━━━━━ STUDY TEXT ━━━━━

Uses the ts->duration + retry-chain information to account for time
spent transmitting to a station. Calculates the RX airtime from the rate
and packet length. Hopefully these figures are not too inaccurate.

Signed-off-by: Toke Høiland-Jørgensen <[email protected]>
---
drivers/net/wireless/ath/ath9k/ath9k.h | 3 +
drivers/net/wireless/ath/ath9k/debug.h | 21 +++++
drivers/net/wireless/ath/ath9k/debug_sta.c | 125 +++++++++++++++++++++++++++++
drivers/net/wireless/ath/ath9k/recv.c | 1 +
drivers/net/wireless/ath/ath9k/xmit.c | 6 +-
5 files changed, 154 insertions(+), 2 deletions(-)

diff --git a/drivers/net/wireless/ath/ath9k/ath9k.h b/drivers/net/wireless/ath/ath9k/ath9k.h
index caeae10..3fbb0ad 100644
--- a/drivers/net/wireless/ath/ath9k/ath9k.h
+++ b/drivers/net/wireless/ath/ath9k/ath9k.h
@@ -264,6 +264,7 @@ struct ath_node {

#ifdef CONFIG_ATH9K_STATION_STATISTICS
struct ath_rx_rate_stats rx_rate_stats;
+ struct ath_airtime_stats airtime_stats;
#endif
u8 key_idx[4];

@@ -573,6 +574,8 @@ void ath_txq_schedule_all(struct ath_softc *sc);
int ath_tx_init(struct ath_softc *sc, int nbufs);
int ath_txq_update(struct ath_softc *sc, int qnum,
struct ath9k_tx_queue_info *q);
+u32 ath_pkt_duration(struct ath_softc *sc, u8 rix, int pktlen,
+ int width, int half_gi, bool shortPreamble);
void ath_update_max_aggr_framelen(struct ath_softc *sc, int queue, int txop);
void ath_assign_seq(struct ath_common *common, struct sk_buff *skb);
int ath_tx_start(struct ieee80211_hw *hw, struct sk_buff *skb,
diff --git a/drivers/net/wireless/ath/ath9k/debug.h b/drivers/net/wireless/ath/ath9k/debug.h
index cd68c5f..4f78495 100644
--- a/drivers/net/wireless/ath/ath9k/debug.h
+++ b/drivers/net/wireless/ath/ath9k/debug.h
@@ -223,6 +223,11 @@ struct ath_rx_rate_stats {
} cck_stats[4];
};

+struct ath_airtime_stats {
+ u32 rx_airtime;
+ u32 tx_airtime;
+};
+
#define ANT_MAIN 0
#define ANT_ALT 1

@@ -316,12 +321,28 @@ ath9k_debug_sync_cause(struct ath_softc *sc, u32 sync_cause)

━━━━━ EXTRACTED INFORMATION ━━━━━

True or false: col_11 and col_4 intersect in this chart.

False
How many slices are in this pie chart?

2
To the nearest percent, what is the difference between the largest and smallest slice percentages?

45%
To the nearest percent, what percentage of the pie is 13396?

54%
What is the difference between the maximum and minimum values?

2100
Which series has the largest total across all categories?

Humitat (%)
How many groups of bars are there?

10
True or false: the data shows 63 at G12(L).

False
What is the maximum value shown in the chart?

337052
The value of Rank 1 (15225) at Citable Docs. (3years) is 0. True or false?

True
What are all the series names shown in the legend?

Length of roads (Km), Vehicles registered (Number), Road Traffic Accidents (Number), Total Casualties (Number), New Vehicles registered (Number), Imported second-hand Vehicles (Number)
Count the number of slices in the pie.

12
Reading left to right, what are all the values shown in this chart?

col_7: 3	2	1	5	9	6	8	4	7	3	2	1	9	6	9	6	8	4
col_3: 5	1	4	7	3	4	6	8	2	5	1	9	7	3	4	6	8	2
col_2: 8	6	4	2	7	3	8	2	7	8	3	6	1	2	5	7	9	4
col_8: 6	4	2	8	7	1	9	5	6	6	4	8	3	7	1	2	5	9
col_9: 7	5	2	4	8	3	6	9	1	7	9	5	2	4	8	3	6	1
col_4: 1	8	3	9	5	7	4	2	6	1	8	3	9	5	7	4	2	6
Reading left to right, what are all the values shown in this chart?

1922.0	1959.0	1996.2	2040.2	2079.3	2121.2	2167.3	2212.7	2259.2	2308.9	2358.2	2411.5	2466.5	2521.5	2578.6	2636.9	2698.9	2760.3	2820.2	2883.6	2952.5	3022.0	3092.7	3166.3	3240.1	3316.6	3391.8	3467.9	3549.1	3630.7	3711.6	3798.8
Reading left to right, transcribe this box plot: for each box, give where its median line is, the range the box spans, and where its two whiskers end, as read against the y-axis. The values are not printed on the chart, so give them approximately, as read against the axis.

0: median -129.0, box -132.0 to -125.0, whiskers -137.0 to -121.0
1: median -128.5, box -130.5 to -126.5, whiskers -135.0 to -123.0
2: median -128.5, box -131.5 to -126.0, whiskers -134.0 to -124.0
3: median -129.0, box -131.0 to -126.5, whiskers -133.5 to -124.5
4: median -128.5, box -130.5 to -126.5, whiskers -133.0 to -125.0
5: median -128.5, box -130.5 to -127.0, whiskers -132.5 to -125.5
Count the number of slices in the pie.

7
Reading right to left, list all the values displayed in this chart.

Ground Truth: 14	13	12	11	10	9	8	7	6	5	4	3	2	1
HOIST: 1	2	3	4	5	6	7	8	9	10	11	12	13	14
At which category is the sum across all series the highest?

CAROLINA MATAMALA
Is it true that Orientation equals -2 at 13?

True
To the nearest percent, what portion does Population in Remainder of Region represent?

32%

━━━━━

WHAT YOU ARE ASKED TO DO:
In the ath9k airtime patch:
(a) What two things is the RX airtime calculated from?
(b) How many files, insertions, and deletions does the patch summary report?
(c) What two fields does struct ath_airtime_stats contain?

WRITTEN ANSWER:
(a) The rate and the packet length.
(b) 5 files changed, 154 insertions, and 2 deletions.
(c) u32 rx_airtime and u32 tx_airtime.